Recession, though, has forced a reckoning: Our shrinking and salary-squeezed private sector work force cannot adequately support many of our state's households — let alone sustain our antiquated overlays of taxing bodies.

This should be a time of tremendous opportunity for leaders who, rather than hiding from recession, exploit it to reinvent Illinois. To radically reshape the state's present and its future. To capitalize on employers' problems in other high-cost states by making Illinois their low-cost place to do business. To grow jobs.

Instead, our Statehouse brims with defensive, small-think pols hoping to survive another election.
•••
We speak of this Illinois spiral not as fatalistic Chicken Littles but as true believers who fiercely don't want this to be New Michigan or New California. Those places tried to stem their declines by marshaling taxation, regulation and future spending obligations in ways that left many employers thinking: Hmm. Expense and hassle. Plenty of other states would rather have these jobs.

Employers tend to be harder-headed in deciding where to invest their money than our lawmakers are in spending other people's money. The employers see Illinois pols dithering through a crisis, inviting an even more bleak future with their refusal to reform government spending and reduce what it costs to have a payroll in Illinois:

• You haven't heard Illinois leaders confront a November warning from advisers to the legislature's economic think tank — the Commission on Government Forecasting and Accountability — that while half the states would recover from their job losses by mid-2013, "Illinois would not recover its peak employment level until 2014 or 2015." In the meantime, " … 10 states, including Illinois, are expected to suffer unemployment rates in excess of 9 percent."

• Nor have you heard Illinois leaders, in their to and fro over an income tax hike, confront a 2009 report by the American Legislative Exchange Council: A decade's worth of hard data suggests that states with no individual income tax created 89 percent more jobs, and had 32 percent faster personal income growth, than did states with the highest income tax rates. The report also analyzed 15 policy factors that influence a state's growth prospects — tax burdens, debt service, tort climate, mandated minimum wage, spending limits if any — and ranked Illinois' economic outlook as an alarming 44th in the U.S.

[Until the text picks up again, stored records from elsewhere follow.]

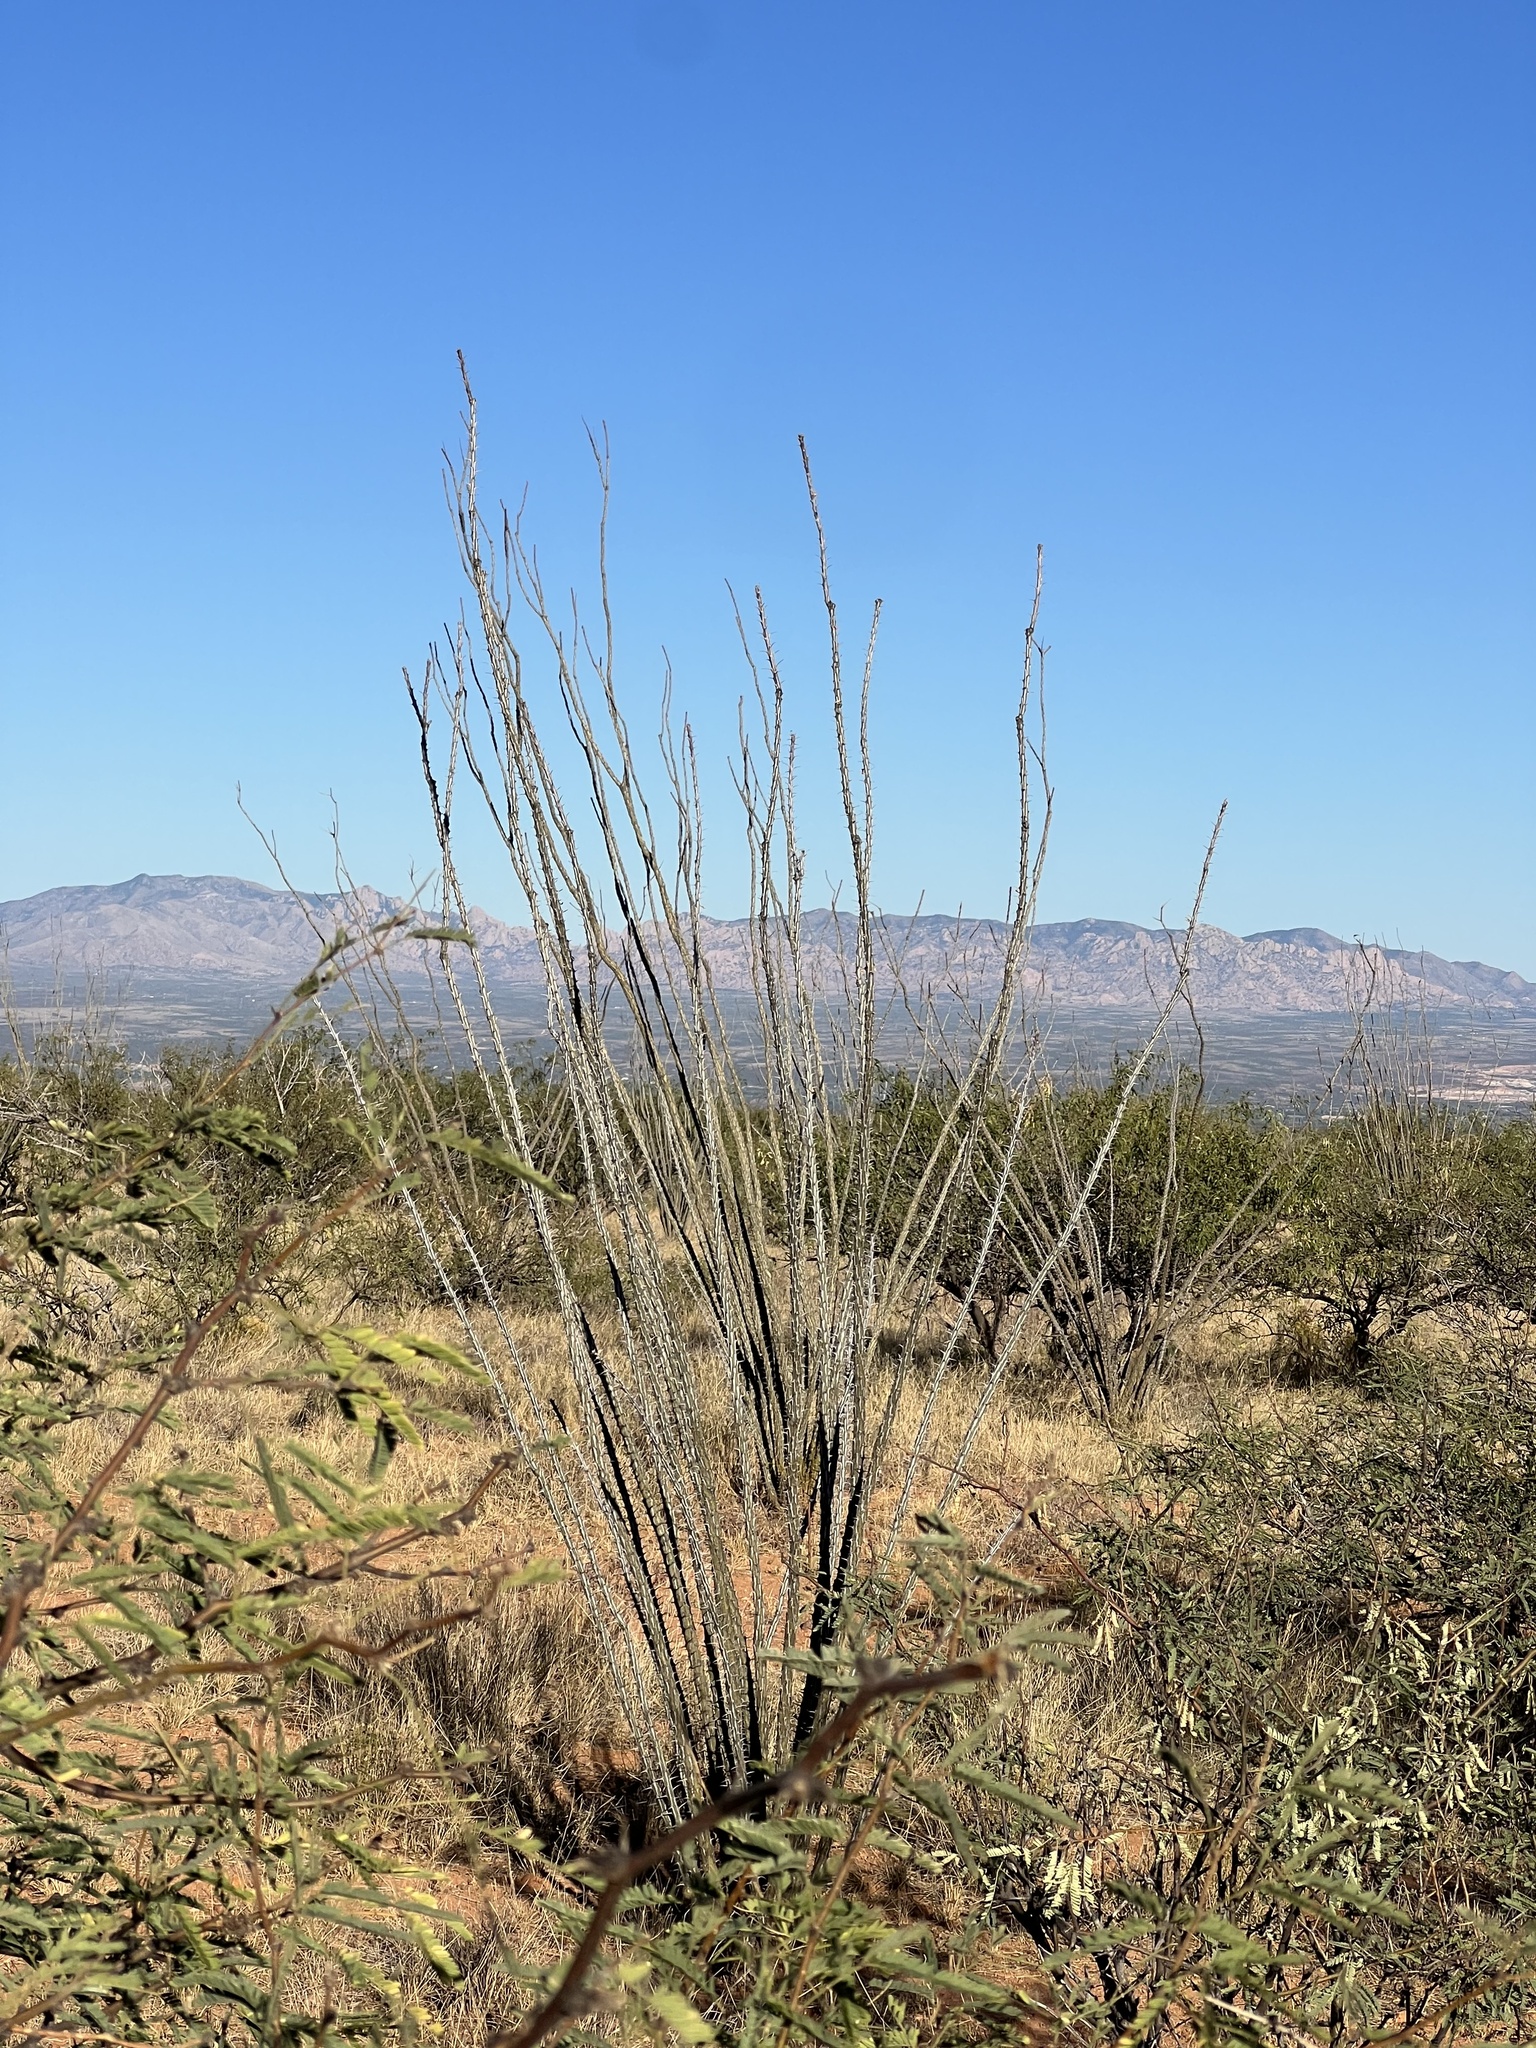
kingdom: Plantae
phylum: Tracheophyta
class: Magnoliopsida
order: Ericales
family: Fouquieriaceae
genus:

• Nor have you heard Illinois leaders confront this state's devastating rank in job creation, 48th, and ask how they can be friendlier to present and potential employers. Illinois — with its overspending, its borrowing and its worst-in-America pension crisis — faces massive obligations that give potential employers pause. Add to this toxic mix Illinois' high cost of workers compensation and its 49th-in-the-U.S. bond ratings. How surprised, then, are we that since 1990 Illinois has underperformed the U.S. in job growth?



•••
Illinois needs a new paradigm.

Illinois needs leaders who unwind the terrible indebtedness that lawmakers past and present have bequeathed to taxpayers and their grandchildren.

Illinois needs an end to the mutual admiration society of public officials and public employees coddling one another.

Illinois needs fewer governments and, in Springfield, one government scared straight by so much lost employment.

Most of all, Illinois needs leaders who see that, across this nation, concerns about the public sector's size, cost and reach is the domestic issue that most rivets Americans.

We, like Illinois lawmakers frozen in delay and denial, hope recovery creates enough jobs to rescue struggling families and to fund crucial priorities. Unlike the pols, though, we're not content only to hope. We urge them not to flee Springfield until they've made spending and structural reforms to attract employers.

Above all, we expect voters exercised about education and other causes to elect lawmakers who'll end the Illinois spiral.